# pics of my C3



## 16vhooptie (Aug 27, 2006)

with my friends W201

enjoy
http://****************.com/smile/emthup.gif


----------



## uberaudi_91 (Apr 5, 2007)

*Re: pics of my C3 (16vhooptie)*

sweet looks like mine








just painted the front badge
























I also just debadged the rear today, left only the audi sign on.


_Modified by uberaudi_91 at 8:52 PM 4/24/2007_


----------



## 16vhooptie (Aug 27, 2006)

*Re: pics of my C3 (uberaudi_91)*

haha nice, i really like the rims on your car. Im wondering is that an aftermarket exaust on your car? because i only found one company that makes an exaust for my car and its in Belgium.


----------



## uberaudi_91 (Apr 5, 2007)

*Re: pics of my C3 (16vhooptie)*

All i have is a tip bolted on, but I'm getting a dual pipe job done this summer.

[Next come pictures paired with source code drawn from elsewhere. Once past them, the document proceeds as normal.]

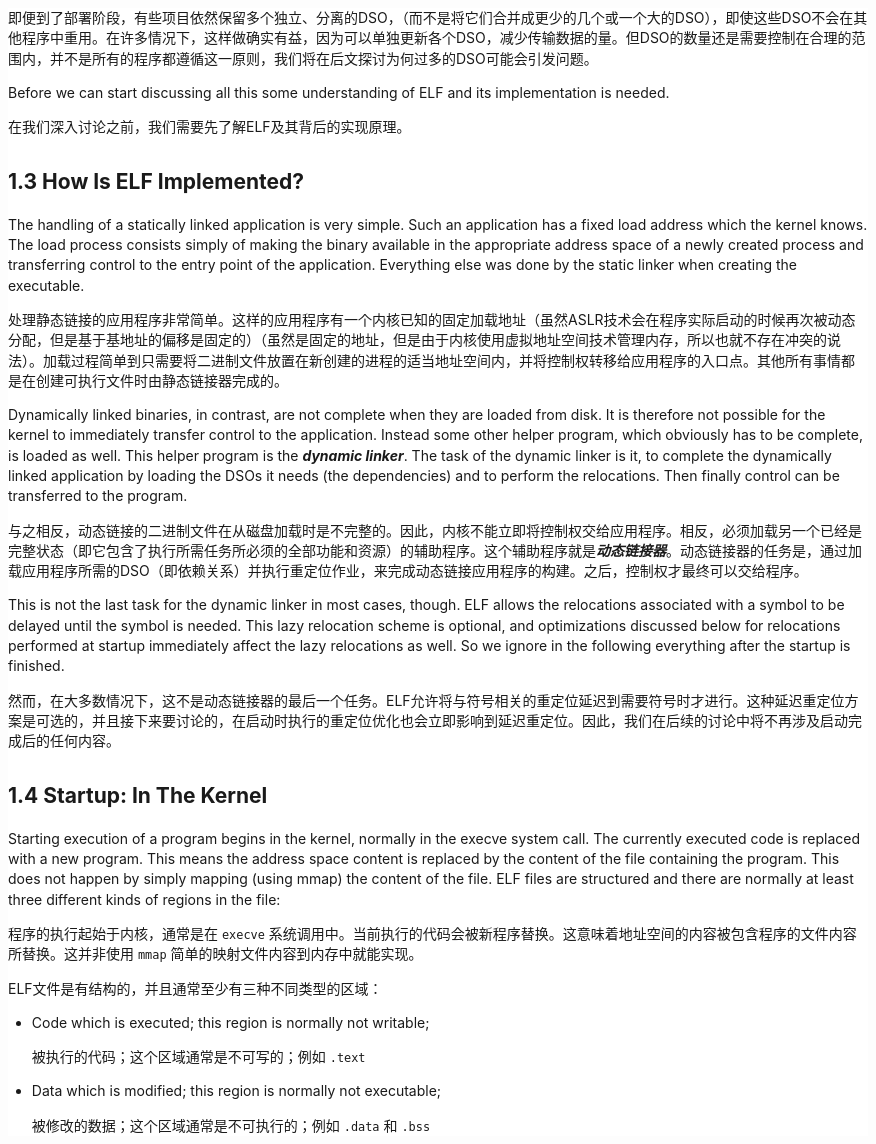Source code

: 即便到了部署阶段，有些项目依然保留多个独立、分离的DSO，（而不是将它们合并成更少的几个或一个大的DSO），即使这些DSO不会在其他程序中重用。在许多情况下，这样做确实有益，因为可以单独更新各个DSO，减少传输数据的量。但DSO的数量还是需要控制在合理的范围内，并不是所有的程序都遵循这一原则，我们将在后文探讨为何过多的DSO可能会引发问题。

Before we can start discussing all this some understanding of ELF and its implementation is needed.

在我们深入讨论之前，我们需要先了解ELF及其背后的实现原理。

## 1.3 How Is ELF Implemented?

The handling of a statically linked application is very simple. Such an application has a fixed load address which the kernel knows. The load process consists simply of making the binary available in the appropriate address space of a newly created process and transferring control to the entry point of the application. Everything else was done by the static linker when creating the executable.

处理静态链接的应用程序非常简单。这样的应用程序有一个内核已知的固定加载地址（虽然ASLR技术会在程序实际启动的时候再次被动态分配，但是基于基地址的偏移是固定的）（虽然是固定的地址，但是由于内核使用虚拟地址空间技术管理内存，所以也就不存在冲突的说法）。加载过程简单到只需要将二进制文件放置在新创建的进程的适当地址空间内，并将控制权转移给应用程序的入口点。其他所有事情都是在创建可执行文件时由静态链接器完成的。

Dynamically linked binaries, in contrast, are not complete when they are loaded from disk. It is therefore not possible for the kernel to immediately transfer control to the application. Instead some other helper program, which obviously has to be complete, is loaded as well. This helper program is the ***dynamic linker***. The task of the dynamic linker is it, to complete the dynamically linked application by loading the DSOs it needs (the dependencies) and to perform the relocations. Then finally control can be transferred to the program.

与之相反，动态链接的二进制文件在从磁盘加载时是不完整的。因此，内核不能立即将控制权交给应用程序。相反，必须加载另一个已经是完整状态（即它包含了执行所需任务所必须的全部功能和资源）的辅助程序。这个辅助程序就是***动态链接器***。动态链接器的任务是，通过加载应用程序所需的DSO（即依赖关系）并执行重定位作业，来完成动态链接应用程序的构建。之后，控制权才最终可以交给程序。

This is not the last task for the dynamic linker in most cases, though. ELF allows the relocations associated with a symbol to be delayed until the symbol is needed. This lazy relocation scheme is optional, and optimizations discussed below for relocations performed at startup immediately affect the lazy relocations as well. So we ignore in the following everything after the startup is finished.

然而，在大多数情况下，这不是动态链接器的最后一个任务。ELF允许将与符号相关的重定位延迟到需要符号时才进行。这种延迟重定位方案是可选的，并且接下来要讨论的，在启动时执行的重定位优化也会立即影响到延迟重定位。因此，我们在后续的讨论中将不再涉及启动完成后的任何内容。

## 1.4 Startup: In The Kernel

Starting execution of a program begins in the kernel, normally in the execve system call. The currently executed code is replaced with a new program. This means the address space content is replaced by the content of the file containing the program. This does not happen by simply mapping (using mmap) the content of the file. ELF files are structured and there are normally at least three different kinds of regions in the file:

程序的执行起始于内核，通常是在 `execve` 系统调用中。当前执行的代码会被新程序替换。这意味着地址空间的内容被包含程序的文件内容所替换。这并非使用 `mmap` 简单的映射文件内容到内存中就能实现。

ELF文件是有结构的，并且通常至少有三种不同类型的区域：

- Code which is executed; this region is normally not writable;

    被执行的代码；这个区域通常是不可写的；例如 `.text`

- Data which is modified; this region is normally not executable;

    被修改的数据；这个区域通常是不可执行的；例如 `.data` 和 `.bss`
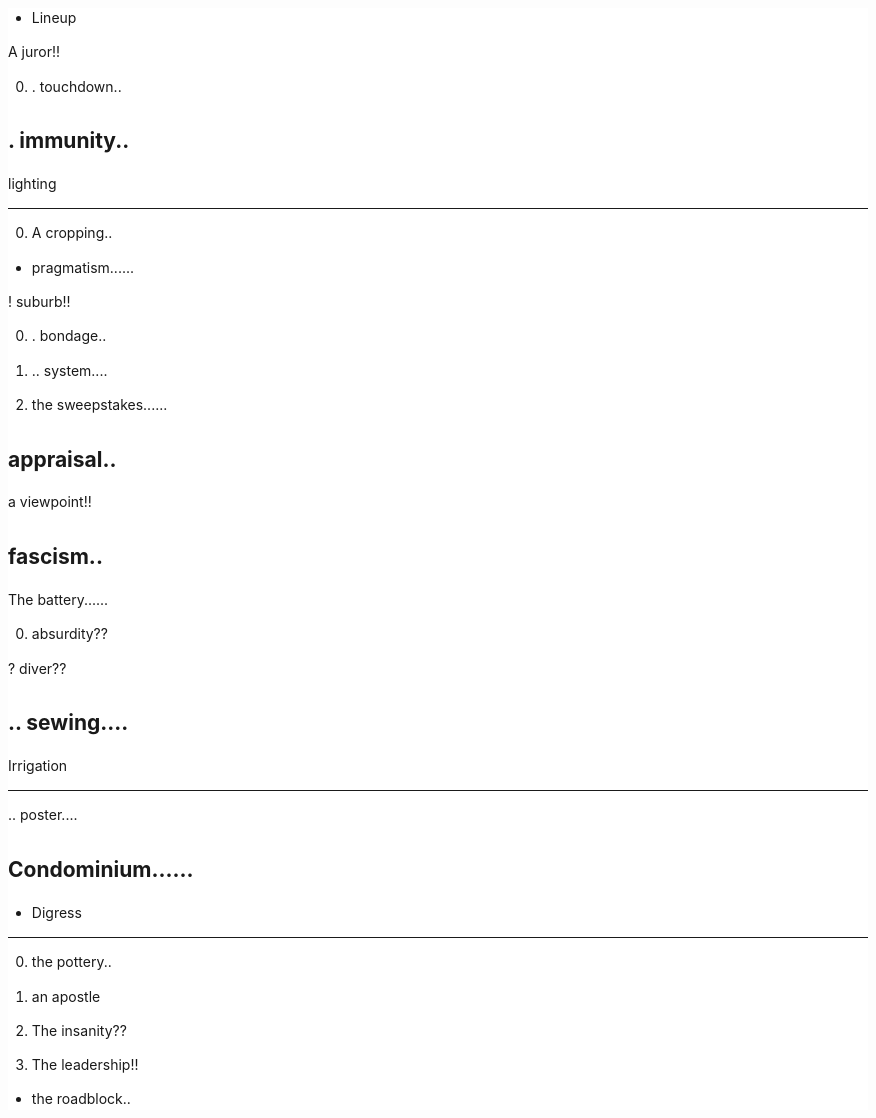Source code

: - Lineup

A juror!!

0. . touchdown..

## . immunity..

lighting

* * *

0. A cropping..

- pragmatism......

! suburb!!

0. . bondage..

0. .. system....

0. the sweepstakes......

## appraisal..

a viewpoint!!

## fascism..

The battery......

0. absurdity??

? diver??

## .. sewing....

Irrigation

* * *

.. poster....

## Condominium......

- Digress

* * *

0. the pottery..

0. an apostle

0. The insanity??

0. The leadership!!

- the roadblock..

I also find it funny that my dad has a mercedes just like the one in your pic, but in silver.


_Modified by uberaudi_91 at 8:52 PM 4/24/2007_


----------



## uberaudi_91 (Apr 5, 2007)

*Re: pics of my C3 (16vhooptie)*

well I just bought the center light panel form a turbo, so now my rear end will look exactly like yours.


----------



## quattro Addict (Sep 2, 2006)

Ooooh its partially debadged too!


----------